• **INSTRUCTIONS FOR THE TASK**:
Each line of the data below that carries the word "nose" needs to be copied.

• **THE DATA**:
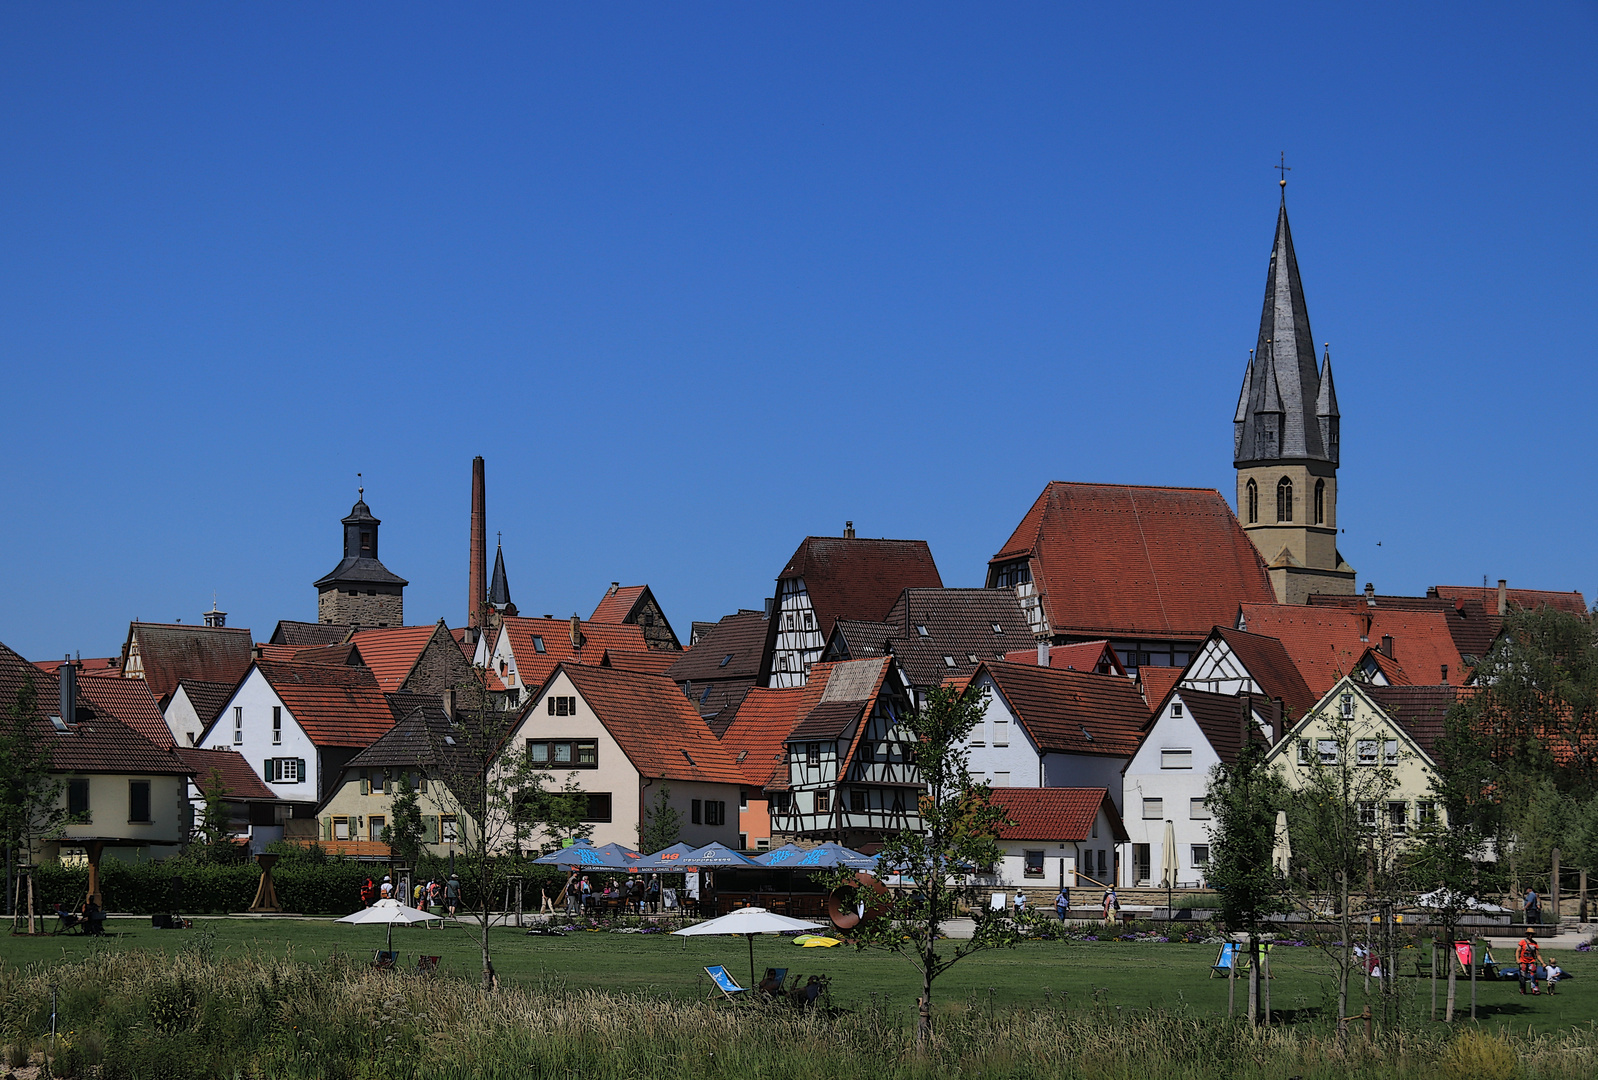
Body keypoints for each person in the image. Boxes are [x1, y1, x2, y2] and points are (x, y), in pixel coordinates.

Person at [1517, 930, 1542, 995]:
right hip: (1523, 962)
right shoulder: (1522, 942)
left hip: (1531, 961)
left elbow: (1537, 954)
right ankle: (1522, 989)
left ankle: (1535, 989)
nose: (1530, 935)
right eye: (1529, 934)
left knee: (1533, 975)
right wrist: (1517, 959)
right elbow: (1518, 951)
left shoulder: (1534, 943)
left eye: (1532, 934)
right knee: (1523, 977)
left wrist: (1542, 962)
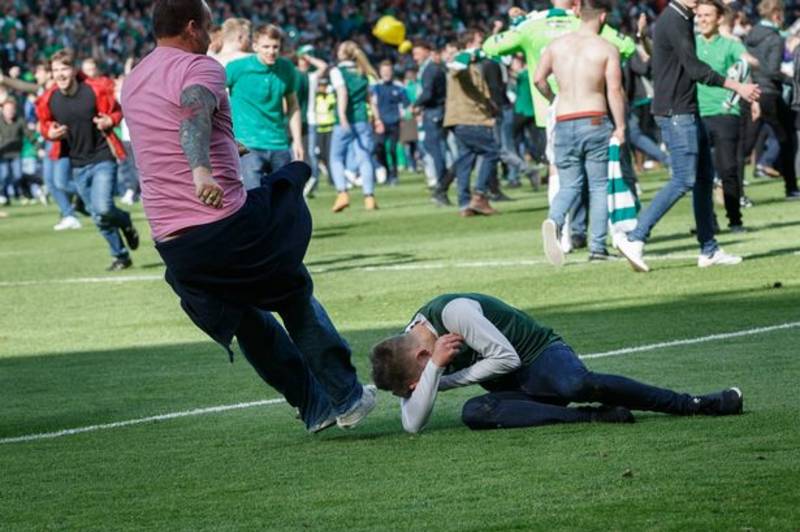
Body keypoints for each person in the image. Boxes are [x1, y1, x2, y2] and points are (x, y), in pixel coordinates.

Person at [121, 0, 376, 434]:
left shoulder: (134, 80)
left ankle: (313, 405)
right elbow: (193, 111)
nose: (212, 36)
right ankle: (345, 395)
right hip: (221, 224)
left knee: (243, 316)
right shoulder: (199, 67)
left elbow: (168, 131)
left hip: (174, 244)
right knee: (292, 278)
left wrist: (224, 145)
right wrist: (201, 169)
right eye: (208, 27)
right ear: (191, 28)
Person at [370, 293, 744, 433]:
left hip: (540, 357)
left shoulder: (454, 313)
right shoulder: (410, 351)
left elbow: (507, 358)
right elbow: (412, 423)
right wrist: (433, 373)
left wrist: (441, 378)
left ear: (422, 356)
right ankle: (592, 418)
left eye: (421, 376)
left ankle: (692, 404)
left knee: (576, 385)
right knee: (476, 413)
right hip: (515, 388)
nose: (423, 385)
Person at [616, 0, 760, 273]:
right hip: (676, 112)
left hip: (686, 110)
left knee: (704, 178)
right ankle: (635, 238)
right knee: (684, 179)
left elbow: (664, 61)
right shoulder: (674, 19)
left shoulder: (680, 17)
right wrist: (736, 86)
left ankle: (709, 249)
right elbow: (694, 68)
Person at [535, 0, 627, 265]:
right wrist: (620, 126)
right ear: (603, 16)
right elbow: (614, 90)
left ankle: (554, 220)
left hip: (564, 119)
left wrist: (554, 98)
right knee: (598, 186)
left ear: (578, 13)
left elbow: (539, 79)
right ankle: (597, 247)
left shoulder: (556, 46)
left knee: (569, 185)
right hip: (594, 118)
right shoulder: (606, 48)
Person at [36, 49, 139, 271]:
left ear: (74, 70)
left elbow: (117, 111)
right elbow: (44, 125)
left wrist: (109, 120)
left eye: (64, 69)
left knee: (103, 208)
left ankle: (124, 220)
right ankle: (121, 256)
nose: (60, 74)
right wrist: (50, 133)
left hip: (103, 157)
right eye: (55, 70)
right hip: (76, 163)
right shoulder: (49, 99)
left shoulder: (95, 90)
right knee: (97, 216)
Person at [696, 0, 759, 232]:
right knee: (700, 172)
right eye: (699, 15)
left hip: (725, 113)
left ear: (719, 19)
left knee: (729, 169)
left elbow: (748, 65)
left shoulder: (730, 44)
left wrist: (753, 97)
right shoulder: (691, 44)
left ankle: (735, 220)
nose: (702, 20)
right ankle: (707, 221)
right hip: (697, 113)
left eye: (707, 15)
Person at [226, 24, 303, 190]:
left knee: (284, 199)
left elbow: (293, 105)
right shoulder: (236, 68)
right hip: (248, 144)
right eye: (266, 47)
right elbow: (215, 96)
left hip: (279, 144)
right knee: (254, 198)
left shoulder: (287, 68)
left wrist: (297, 141)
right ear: (255, 46)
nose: (271, 51)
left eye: (275, 47)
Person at [744, 0, 800, 200]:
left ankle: (732, 187)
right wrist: (792, 79)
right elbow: (772, 70)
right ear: (777, 14)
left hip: (750, 91)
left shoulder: (751, 34)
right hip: (769, 93)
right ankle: (791, 187)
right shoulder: (775, 38)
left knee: (745, 144)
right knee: (787, 139)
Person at [443, 29, 500, 217]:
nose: (482, 45)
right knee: (492, 152)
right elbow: (456, 70)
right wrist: (470, 54)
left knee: (465, 160)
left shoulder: (473, 64)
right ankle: (480, 195)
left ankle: (464, 204)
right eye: (479, 42)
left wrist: (490, 105)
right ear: (469, 44)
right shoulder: (461, 61)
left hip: (464, 119)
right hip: (469, 118)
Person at [328, 40, 382, 212]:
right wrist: (377, 119)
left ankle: (342, 193)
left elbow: (342, 93)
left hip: (345, 120)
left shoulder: (337, 71)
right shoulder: (362, 71)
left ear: (343, 53)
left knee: (336, 158)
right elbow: (371, 99)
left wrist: (342, 115)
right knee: (364, 157)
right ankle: (369, 197)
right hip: (363, 119)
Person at [412, 40, 451, 206]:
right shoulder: (432, 68)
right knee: (437, 149)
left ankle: (441, 186)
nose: (414, 57)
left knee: (436, 151)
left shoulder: (430, 69)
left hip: (434, 112)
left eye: (417, 53)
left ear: (427, 51)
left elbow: (428, 93)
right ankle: (442, 184)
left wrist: (416, 105)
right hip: (437, 111)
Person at [372, 60, 409, 186]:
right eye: (384, 71)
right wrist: (377, 120)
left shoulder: (398, 87)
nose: (386, 74)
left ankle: (394, 174)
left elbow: (405, 104)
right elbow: (373, 103)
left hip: (394, 122)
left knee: (392, 149)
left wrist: (403, 118)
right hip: (381, 123)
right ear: (380, 72)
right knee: (379, 148)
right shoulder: (376, 87)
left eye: (388, 71)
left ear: (392, 72)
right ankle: (386, 171)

• **OUTPUT**:
nose: (1530, 935)
nose: (212, 36)
nose: (423, 385)
nose: (60, 74)
nose: (702, 20)
nose: (271, 51)
nose: (482, 45)
nose: (414, 57)
nose: (386, 74)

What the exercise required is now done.